If it wins, the scent of blood will further empower the media, which seems already to be running the show; but if the PM stands his ground, the puffed-up media might deflate like a burst balloon.


Just to clarify, as Mishal Husain repeated several times as she grilled Robert Jenrick with chilling savagery this morning. In her case ‘clarify’ means ‘crucify’, but my position is that I think dancing on the head of a pin to justify Dom’s shoogley defence is 100% counter-productive. 

I just think, in the scheme of things, the media should never never be allowed to play judge, jury and executioner, nor should the BBC be allowed to act as stand-in for H.M. opposition in the absence of a credible Labour Party.

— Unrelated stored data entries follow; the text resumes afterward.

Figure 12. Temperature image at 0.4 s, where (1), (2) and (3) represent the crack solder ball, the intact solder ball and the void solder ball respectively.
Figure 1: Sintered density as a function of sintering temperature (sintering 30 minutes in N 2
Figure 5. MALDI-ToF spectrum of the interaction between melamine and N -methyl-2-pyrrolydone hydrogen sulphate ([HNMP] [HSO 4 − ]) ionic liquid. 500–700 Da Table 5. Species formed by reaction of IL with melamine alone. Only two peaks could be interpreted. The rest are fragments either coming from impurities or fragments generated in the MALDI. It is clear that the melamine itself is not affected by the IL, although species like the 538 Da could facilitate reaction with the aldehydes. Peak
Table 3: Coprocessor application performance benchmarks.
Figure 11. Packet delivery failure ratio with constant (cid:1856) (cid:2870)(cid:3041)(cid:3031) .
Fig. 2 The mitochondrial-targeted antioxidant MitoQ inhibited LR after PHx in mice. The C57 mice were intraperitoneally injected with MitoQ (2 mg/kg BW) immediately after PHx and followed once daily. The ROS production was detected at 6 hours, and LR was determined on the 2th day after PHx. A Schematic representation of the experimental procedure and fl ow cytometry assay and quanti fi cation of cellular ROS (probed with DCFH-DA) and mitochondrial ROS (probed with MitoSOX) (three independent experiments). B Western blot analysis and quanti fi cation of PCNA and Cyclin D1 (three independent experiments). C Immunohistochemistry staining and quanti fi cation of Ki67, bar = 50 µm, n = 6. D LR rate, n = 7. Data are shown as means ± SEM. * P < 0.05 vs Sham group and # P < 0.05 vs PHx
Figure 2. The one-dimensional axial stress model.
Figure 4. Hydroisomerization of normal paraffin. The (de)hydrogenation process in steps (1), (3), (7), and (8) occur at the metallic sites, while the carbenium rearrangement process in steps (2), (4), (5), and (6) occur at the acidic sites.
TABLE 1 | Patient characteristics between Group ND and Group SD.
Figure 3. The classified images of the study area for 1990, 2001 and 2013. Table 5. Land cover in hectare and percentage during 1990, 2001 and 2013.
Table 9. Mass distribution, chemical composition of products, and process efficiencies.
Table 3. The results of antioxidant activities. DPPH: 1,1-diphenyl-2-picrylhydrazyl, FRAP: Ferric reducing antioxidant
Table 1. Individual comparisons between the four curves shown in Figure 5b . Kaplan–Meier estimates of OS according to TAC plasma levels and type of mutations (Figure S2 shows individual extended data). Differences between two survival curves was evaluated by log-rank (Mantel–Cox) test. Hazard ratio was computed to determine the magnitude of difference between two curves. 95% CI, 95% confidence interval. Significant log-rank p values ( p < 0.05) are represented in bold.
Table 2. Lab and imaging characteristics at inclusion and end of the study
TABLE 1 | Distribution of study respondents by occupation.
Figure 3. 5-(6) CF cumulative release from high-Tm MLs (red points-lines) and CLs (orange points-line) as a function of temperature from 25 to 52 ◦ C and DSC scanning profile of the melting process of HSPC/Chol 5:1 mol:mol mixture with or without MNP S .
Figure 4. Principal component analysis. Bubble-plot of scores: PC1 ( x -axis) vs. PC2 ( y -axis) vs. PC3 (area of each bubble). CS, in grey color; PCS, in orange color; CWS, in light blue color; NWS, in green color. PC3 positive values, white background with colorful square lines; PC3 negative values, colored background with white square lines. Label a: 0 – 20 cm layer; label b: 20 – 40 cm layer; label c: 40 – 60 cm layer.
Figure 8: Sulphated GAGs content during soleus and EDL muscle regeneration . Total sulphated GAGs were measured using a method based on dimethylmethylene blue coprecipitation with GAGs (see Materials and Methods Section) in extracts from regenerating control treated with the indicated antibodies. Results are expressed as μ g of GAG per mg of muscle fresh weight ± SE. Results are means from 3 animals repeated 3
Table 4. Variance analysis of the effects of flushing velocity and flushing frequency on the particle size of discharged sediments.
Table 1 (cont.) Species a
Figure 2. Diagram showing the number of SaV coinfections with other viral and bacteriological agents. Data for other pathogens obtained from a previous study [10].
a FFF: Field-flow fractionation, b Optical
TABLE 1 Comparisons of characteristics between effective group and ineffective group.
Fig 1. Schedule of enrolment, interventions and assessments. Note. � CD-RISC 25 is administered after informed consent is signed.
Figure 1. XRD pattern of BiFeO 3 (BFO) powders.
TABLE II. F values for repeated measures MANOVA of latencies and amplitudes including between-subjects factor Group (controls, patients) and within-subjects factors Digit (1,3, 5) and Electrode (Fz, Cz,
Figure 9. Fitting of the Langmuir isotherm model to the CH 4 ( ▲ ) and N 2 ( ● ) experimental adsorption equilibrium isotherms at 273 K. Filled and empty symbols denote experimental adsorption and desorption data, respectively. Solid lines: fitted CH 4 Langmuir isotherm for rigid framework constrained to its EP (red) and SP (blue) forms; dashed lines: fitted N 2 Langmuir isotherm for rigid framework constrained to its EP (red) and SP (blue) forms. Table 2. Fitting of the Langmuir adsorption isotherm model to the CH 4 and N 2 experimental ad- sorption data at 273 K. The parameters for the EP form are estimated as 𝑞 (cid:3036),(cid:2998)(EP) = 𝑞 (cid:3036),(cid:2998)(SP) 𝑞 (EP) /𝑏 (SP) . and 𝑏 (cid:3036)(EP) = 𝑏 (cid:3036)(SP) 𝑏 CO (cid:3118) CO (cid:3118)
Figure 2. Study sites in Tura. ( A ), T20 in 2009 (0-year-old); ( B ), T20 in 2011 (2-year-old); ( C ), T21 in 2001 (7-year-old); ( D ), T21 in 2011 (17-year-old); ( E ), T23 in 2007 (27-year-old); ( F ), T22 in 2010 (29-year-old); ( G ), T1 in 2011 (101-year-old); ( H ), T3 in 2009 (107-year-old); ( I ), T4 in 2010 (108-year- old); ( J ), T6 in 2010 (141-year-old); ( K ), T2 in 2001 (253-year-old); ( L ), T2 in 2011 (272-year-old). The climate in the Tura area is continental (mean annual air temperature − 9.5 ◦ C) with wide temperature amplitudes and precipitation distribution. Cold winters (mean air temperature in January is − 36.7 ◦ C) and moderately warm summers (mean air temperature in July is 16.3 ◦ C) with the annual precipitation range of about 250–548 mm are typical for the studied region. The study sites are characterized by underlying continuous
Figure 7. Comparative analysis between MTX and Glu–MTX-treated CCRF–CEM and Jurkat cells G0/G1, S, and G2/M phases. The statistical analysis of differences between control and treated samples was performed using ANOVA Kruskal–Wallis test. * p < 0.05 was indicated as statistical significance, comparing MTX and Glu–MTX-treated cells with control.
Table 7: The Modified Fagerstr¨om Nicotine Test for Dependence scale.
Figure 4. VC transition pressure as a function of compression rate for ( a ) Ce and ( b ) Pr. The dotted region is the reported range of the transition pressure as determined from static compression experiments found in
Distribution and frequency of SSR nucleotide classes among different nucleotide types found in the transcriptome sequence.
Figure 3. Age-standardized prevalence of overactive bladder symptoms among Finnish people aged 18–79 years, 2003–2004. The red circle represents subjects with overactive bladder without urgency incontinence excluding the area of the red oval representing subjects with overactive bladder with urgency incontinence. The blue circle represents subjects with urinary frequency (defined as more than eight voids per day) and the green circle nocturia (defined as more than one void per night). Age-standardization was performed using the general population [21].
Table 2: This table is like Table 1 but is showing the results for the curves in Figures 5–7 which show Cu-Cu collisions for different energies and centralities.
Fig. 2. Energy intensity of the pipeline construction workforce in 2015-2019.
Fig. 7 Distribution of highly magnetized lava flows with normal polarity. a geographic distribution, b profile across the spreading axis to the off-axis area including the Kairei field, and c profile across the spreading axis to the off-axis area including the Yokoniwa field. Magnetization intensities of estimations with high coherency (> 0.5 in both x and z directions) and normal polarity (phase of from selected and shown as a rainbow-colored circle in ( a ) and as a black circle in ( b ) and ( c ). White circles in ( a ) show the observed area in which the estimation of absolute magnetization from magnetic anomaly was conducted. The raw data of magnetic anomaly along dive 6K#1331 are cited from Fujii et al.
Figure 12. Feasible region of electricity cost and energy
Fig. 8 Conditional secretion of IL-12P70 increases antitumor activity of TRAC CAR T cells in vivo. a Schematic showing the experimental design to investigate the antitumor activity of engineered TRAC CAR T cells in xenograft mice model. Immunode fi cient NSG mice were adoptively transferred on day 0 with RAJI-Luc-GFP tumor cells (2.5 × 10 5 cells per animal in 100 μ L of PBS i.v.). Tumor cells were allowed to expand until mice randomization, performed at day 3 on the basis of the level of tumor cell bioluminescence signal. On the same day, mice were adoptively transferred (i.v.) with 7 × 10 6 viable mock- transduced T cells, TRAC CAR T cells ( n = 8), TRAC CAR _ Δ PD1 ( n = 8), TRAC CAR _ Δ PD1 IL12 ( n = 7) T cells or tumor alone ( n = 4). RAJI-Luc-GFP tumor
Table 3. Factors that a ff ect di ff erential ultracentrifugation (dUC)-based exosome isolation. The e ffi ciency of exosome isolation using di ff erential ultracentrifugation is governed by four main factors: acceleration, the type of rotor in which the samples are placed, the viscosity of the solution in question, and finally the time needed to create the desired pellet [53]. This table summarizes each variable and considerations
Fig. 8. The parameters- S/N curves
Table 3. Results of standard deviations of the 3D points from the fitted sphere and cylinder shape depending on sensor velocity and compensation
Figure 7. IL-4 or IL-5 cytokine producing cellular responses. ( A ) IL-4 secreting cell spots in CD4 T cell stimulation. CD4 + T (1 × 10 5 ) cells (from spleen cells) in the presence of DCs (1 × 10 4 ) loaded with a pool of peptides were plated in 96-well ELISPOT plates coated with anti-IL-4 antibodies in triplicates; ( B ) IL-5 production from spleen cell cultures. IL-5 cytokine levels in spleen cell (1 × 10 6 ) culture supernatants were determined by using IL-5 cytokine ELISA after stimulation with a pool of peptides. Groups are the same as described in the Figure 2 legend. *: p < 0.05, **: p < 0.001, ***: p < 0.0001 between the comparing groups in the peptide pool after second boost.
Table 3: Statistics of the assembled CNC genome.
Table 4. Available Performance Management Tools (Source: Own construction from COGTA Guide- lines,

What does the media, particularly Sky and the BBC, actually want? A Labour government? Do they really think that the same bunch that happily abandoned any principles they might have had to campaign for Jeremy Corbyn as Prime Minister, would have handled the pandemic more competently? I bet they’re wholly relieved that they avoided that unexpected(!) gift of an escape so that they can continue sniping comfortably and sanctimoniously from the sidelines.

Just two relevant examples.

We should be able to distinguish between various degrees of violation of norms, on the one hand, and sentencing, on the other. On the basis of these standards, and the precedent set to date in Anglo societies, he did wrong and should apologise but did not breach the threshold required for him to resign.


Who's to blame? Jonathan Eida
However, the real scandal in all of this fiasco has been the role of the media in deliberately misguiding the public, producing stories aimed to bring down the credibility of the Prime Minister and his office. It also seems, with many outlets, that they had some personal vendetta against Cummings, who himself has been hostile to them in the past.


Mishal Husain was outrageous. It’s not so much the insultingly rude, argumentative interruptions delivered in that exaggeratedly sugary, saccharine “You’re trying my patience” voice, - we’re almost used to that from Husain - it was the undisguised contempt for the government in her line of attack. All the gleeful announcement of that poll.